Mensajes de diversas orígenes

lunes, 5 de enero de 2026

Mis deseos divinos

Mensaje de Nuestro Señor y Dios Jesús Cristo a la Hermana Beghe en Bélgica el 2 de enero de 2026

Queridísimos, Mis amados hijos,

En esta época del año es costumbre que Mis hijos se intercambien deseos, y Yo, vuestro Señor y Dios, también quiero extenderles Mis mejores deseos divinos.

¿Qué puede querer un Dios para Sus hijos?

Primero, santidad, porque a través de la santidad les doy la capacidad de entrar en Mi Morada Divina, el Cielo;

Segundo, santidad, porque a través de ella se asemejan a su Padre Celestial y a Su Hermano Mayor que murió por ustedes en la Cruz;

Tercero, santidad, porque el Espíritu Santo los guía a través del Amor y se asemejan a Él en cuanto al hombre santo actúa y se mueve por amor.

Por lo tanto, es un amor santo lo que les deseo al comienzo de este año: caritativo, tierno, el más excelente amor de generosidad, el sublime amor del desprendimiento total y la entrega a la Providencia Divina.

Queridísimos hijos, hagan todo, sí, todo por amor. Cuando aman, se olvidan de ustedes mismos, alcanzan al prójimo, les gusta dar libremente, no se preocupan del mañana porque Dios cuida de ustedes. Claro está que deben ser prudentes, reflexivos y sabios, porque todas las virtudes son dones de Dios para el bien: el suyo y el de quienes los rodean.

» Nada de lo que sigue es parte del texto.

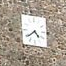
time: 4:38
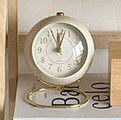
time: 12:02
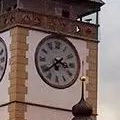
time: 3:38
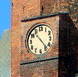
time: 10:23
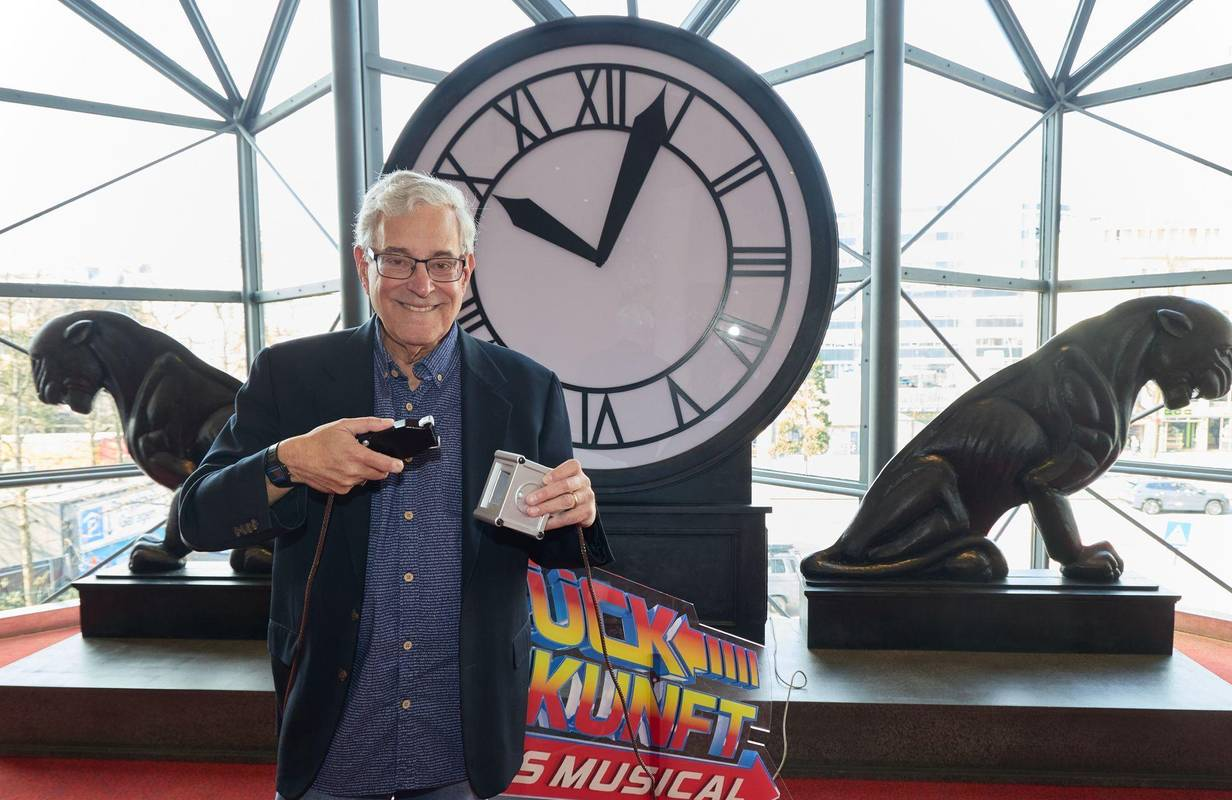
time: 10:03
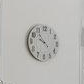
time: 9:53
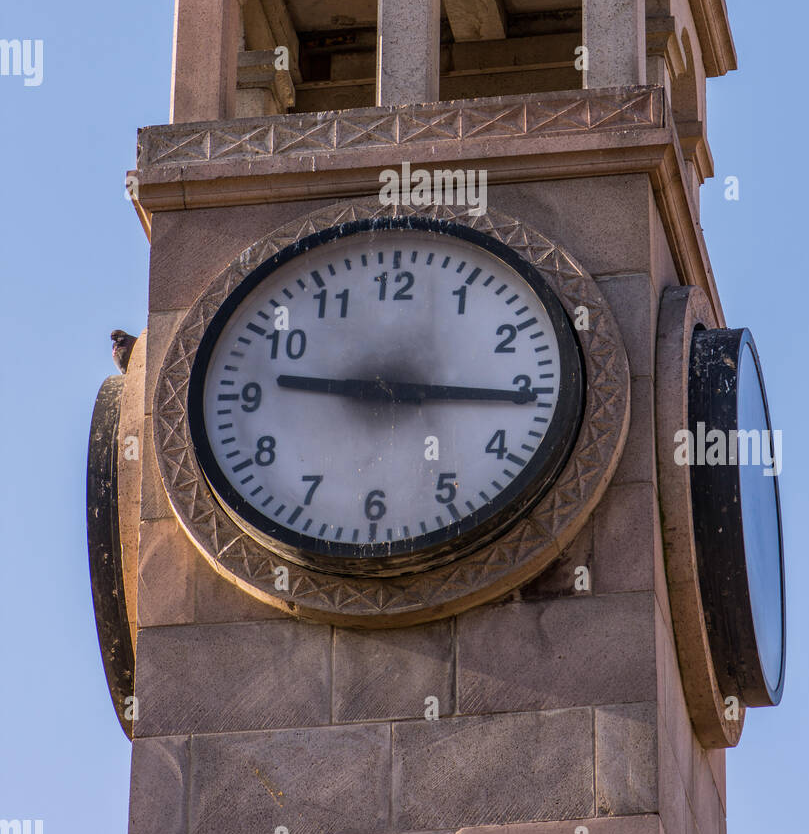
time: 9:15
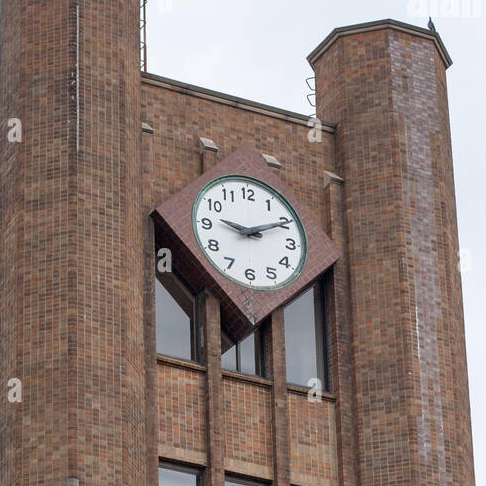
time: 9:10
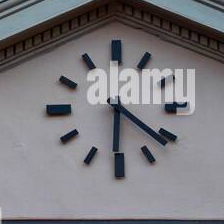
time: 6:21
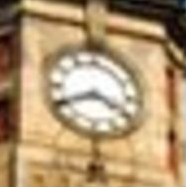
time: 3:40
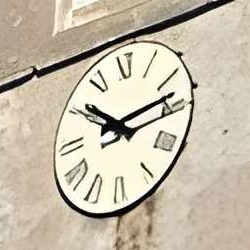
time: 10:13
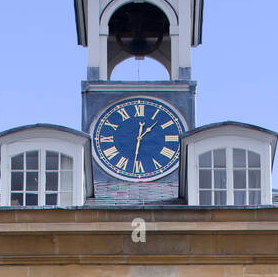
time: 1:31
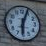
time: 6:03
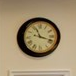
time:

Hijos míos, os deseo santidad en este año 2026, y podéis contar conmigo para ayudaros a alcanzar ese hermoso estado si también es vuestro deseo. La santidad es un estado, es el estado de Dios, y debéis pareceros a Él para entrar en Su Morada Divina. No dejaríais entrar a un loco en vuestra casa, no dejaríais entrar a un intruso ni a ladrones. Lo mismo ocurre con la morada divina: La felicidad de Dios es la felicidad de Sus hijos amados, y ningún extraño a esta felicidad es admitido.

Ningún pecador en ese estado es admitido; debe arrepentirse, convertirse y hacerse santo para tener acceso a la morada divina. La santidad es un estado que solo se puede alcanzar mediante penitencia, olvido de sí mismo y abandono de su propia voluntad. Debéis esperar todo de la Providencia Divina, que es la mano de Dios que guía los acontecimientos, y cuanto más os abandonáis a Él, a Mí, mejor os guiará, mejor os guiaré cada día de vuestra vida.

Estoy muy presente en la tierra. Estoy presente en la Santa Eucaristía. Estoy presente en los tabernáculos de las iglesias y estoy presente en vuestras almas. Os doy Mi Vida, que nutre vuestras almas e inspira a hacer el bien, amar al prójimo, reuniros en Mí para adheriros a Mi Voluntad, imitar todos los ejemplos que os di durante Mi vida terrenal, que Mis apóstoles y Mis discípulos os dieron en los siglos siguientes, y que vosotros mismos daréis siguiendo sus pasos porque, por Mi gracia, también vosotros seréis santos si lo deseáis con perseverancia.

¿Qué debe hacerse para ser un santo? Primero, debes amar a Dios y mostrarle tu amor en tus acciones, en tus oraciones y en tu devoción; luego debes amar a tu prójimo como te amas a ti mismo por Mi Amor. Yo soy el Creador de tus hermanos y hermanas. Los creé con amor, así como te creé a ti con amor. Si yo te amo con un amor tan grande, haz lo mismo: amaos unos a otros con gran amor. Esta es la clave para la santidad: orar por amor a Dios, obedecer Sus Mandamientos por amor a Él, y tener caridad fraternal por amor a Él. Si haces esto, entrarás en Mi Morada Divina al final de tu vida porque seréis santos, y este es mi deseo para cada uno de vosotros al comienzo de este año.

Sed bendecidos, Mis queridísimos Hijos, sed santos y estaréis Conmigo por la Eternidad, sin fin y para siempre!

Ven, ven, ven, sois Míos, sin vosotros estaría incompleto porque os creé para ser infinitamente felices, infinitamente ricos, infinitamente hermosos y eternamente en Mi compañía.

Venid, Mis hijos, venid, he venido a vosotros esta noche de Navidad, quiero que seáis Míos por la Eternidad! Ven, ven!

Os bendigo en el Nombre del Padre, del Hijo y del Espíritu Santo †. Así sea.